──────── ARTICLE ────────

I don’t agree that “just,” and “justified,” are good synonyms for “legitimate.”
Well, I could probably find a dictionary cite but… so what? The limitations of your vocabulary are your problem, so when we talk about a law being unjust and unjustified and you want to say “stop calling it illegitimate!”, that’s just you trying to project your problems onto us.
No, it goes well beyond complaints that the law is unjust, or unjustified. Plenty of people in this thread have posted comments that are fairly taken to mean that they view Voter ID laws as not conforming to recognized principles or accepted rules and standards of law.
So? If that’s how they view it, that’s how they view it. You’re free to try to educate them on how a bill becomes a law, citing Schoolhouse v. Rock (majority opinion written by Justice Able) if you like. It’s your casual and repeated slides into “well, obviously that means you want to overthrow democracy” territory that I’ll casually mock when it suits me.
How I always enjoy returning to this thread… it’s so nice to know that there are some things that will never change.
Bricker: my response to you concerning “well, the courts support it and therefore it is legitimate” is that courts can change their mind.
So on the one hand, if the question we’re asking, if the point of the thread, is “hmm, is this law currently legal?”, well, then the ultimate answer is what the supreme court says, period (assuming it eventually makes it as far as the supreme court).

────────

INSTRUCTIONS TO FOLLOW = Please name the laws that, according to the discussion, some people see as not conforming to recognized principles or accepted rules and standards of law. Nothing in the listing is needed here.

──────── EXTRACTED MATERIAL ────────

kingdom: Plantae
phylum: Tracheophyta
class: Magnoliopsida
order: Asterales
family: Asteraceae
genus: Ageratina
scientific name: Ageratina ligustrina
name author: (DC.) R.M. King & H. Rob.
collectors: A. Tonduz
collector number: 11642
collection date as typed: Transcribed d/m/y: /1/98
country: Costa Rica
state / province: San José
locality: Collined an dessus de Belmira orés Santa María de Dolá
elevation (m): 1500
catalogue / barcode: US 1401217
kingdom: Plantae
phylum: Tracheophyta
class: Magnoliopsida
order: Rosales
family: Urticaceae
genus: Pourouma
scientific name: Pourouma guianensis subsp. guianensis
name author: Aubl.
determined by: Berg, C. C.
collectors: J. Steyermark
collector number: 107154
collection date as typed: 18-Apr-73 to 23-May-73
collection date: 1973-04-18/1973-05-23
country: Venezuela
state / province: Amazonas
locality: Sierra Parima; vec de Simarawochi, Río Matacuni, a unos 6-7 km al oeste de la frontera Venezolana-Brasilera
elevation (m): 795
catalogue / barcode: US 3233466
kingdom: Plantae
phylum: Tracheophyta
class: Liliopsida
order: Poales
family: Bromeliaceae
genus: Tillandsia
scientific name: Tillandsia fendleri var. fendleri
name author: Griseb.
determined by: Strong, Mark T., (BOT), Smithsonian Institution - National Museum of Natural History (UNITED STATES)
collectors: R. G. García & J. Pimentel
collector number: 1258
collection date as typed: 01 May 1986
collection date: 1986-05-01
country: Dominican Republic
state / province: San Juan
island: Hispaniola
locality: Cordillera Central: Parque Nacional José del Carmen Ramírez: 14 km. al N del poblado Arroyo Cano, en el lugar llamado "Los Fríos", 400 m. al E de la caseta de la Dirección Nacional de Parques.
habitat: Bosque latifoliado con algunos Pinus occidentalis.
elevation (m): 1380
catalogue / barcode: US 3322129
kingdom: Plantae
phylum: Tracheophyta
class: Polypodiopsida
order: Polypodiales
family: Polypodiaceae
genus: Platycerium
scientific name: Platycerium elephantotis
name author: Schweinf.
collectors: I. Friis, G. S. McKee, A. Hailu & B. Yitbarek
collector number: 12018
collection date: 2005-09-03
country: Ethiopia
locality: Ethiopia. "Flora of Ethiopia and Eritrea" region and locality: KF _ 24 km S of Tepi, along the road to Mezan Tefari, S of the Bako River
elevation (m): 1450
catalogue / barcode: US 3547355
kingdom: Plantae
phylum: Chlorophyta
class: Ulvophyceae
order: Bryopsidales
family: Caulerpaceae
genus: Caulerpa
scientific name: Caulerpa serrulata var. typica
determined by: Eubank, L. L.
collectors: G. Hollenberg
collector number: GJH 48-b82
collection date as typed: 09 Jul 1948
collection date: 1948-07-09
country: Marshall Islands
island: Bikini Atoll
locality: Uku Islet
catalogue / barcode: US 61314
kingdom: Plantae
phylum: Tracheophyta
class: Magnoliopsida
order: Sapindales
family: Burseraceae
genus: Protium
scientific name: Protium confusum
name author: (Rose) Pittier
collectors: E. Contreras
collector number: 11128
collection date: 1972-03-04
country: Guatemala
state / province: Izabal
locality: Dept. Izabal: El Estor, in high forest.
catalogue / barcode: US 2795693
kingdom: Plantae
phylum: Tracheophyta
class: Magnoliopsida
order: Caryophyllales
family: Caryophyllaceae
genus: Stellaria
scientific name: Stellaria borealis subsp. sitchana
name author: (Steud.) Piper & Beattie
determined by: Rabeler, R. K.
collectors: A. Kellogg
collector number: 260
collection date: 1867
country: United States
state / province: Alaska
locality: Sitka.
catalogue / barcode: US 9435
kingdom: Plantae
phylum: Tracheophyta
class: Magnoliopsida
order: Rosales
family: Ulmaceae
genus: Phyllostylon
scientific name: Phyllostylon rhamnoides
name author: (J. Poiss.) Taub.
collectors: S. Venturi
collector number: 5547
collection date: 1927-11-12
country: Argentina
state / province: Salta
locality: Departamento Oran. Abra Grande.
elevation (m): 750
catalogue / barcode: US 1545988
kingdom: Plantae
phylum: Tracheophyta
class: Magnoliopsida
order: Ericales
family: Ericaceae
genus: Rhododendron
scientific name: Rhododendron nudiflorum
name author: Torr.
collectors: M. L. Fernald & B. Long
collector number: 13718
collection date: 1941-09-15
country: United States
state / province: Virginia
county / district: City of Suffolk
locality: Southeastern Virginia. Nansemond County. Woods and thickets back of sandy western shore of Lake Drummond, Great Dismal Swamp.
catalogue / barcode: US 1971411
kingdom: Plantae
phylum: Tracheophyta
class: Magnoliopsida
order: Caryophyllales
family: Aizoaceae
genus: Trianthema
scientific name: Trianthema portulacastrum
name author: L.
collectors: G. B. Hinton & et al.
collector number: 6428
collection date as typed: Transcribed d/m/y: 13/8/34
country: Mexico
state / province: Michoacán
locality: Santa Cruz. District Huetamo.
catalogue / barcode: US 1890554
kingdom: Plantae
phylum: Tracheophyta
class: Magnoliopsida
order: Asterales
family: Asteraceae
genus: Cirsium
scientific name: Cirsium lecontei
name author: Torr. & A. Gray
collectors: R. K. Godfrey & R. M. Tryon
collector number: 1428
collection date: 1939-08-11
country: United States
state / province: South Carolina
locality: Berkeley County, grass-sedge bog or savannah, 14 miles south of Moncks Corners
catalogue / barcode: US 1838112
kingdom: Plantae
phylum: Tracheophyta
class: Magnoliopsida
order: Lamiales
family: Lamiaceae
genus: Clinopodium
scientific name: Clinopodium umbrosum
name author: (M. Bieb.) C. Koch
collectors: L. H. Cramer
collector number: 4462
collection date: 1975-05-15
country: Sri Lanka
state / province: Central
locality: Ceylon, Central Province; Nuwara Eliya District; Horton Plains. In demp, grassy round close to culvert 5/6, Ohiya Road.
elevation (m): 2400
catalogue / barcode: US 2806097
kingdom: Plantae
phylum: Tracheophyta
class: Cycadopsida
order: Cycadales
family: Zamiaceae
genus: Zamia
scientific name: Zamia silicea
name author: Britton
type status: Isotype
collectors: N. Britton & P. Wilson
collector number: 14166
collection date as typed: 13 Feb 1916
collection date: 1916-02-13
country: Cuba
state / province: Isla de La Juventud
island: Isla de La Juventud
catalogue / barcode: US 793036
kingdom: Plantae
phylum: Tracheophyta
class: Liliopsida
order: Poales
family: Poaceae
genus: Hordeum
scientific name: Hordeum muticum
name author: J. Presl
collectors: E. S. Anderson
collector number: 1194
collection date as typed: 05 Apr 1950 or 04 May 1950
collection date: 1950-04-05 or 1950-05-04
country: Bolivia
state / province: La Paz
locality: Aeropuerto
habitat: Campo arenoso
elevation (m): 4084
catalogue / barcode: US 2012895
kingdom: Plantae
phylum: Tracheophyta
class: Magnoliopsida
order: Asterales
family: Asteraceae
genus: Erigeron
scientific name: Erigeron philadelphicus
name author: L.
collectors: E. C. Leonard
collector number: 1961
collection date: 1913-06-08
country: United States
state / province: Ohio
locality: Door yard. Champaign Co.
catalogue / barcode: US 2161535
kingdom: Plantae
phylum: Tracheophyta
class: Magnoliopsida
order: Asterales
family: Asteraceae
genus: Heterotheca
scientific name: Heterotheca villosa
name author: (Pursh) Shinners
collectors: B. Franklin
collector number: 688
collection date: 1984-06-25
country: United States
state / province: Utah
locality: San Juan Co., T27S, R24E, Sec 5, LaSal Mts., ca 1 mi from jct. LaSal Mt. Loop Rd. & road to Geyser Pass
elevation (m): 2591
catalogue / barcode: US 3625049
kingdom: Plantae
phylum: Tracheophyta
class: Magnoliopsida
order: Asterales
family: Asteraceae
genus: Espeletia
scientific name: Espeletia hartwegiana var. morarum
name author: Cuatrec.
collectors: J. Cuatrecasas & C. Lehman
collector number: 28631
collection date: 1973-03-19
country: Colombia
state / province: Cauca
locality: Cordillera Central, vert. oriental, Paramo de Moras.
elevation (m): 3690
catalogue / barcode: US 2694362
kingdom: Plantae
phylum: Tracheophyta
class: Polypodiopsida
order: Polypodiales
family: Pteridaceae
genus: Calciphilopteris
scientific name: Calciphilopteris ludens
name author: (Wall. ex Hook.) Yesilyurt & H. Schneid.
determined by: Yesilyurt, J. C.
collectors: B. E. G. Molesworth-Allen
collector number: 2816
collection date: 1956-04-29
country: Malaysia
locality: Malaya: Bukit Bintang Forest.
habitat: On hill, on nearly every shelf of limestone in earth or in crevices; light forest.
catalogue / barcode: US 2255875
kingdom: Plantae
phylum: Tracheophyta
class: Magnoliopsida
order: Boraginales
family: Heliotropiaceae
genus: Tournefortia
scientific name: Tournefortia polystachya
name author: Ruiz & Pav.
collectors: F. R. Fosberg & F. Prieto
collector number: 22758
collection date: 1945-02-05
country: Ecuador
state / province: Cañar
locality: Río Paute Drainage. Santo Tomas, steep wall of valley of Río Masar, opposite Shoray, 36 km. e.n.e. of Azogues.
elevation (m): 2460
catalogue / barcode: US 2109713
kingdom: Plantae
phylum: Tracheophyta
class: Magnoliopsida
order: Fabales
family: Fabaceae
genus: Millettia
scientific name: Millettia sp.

────────

THE RESULT = Voter ID laws.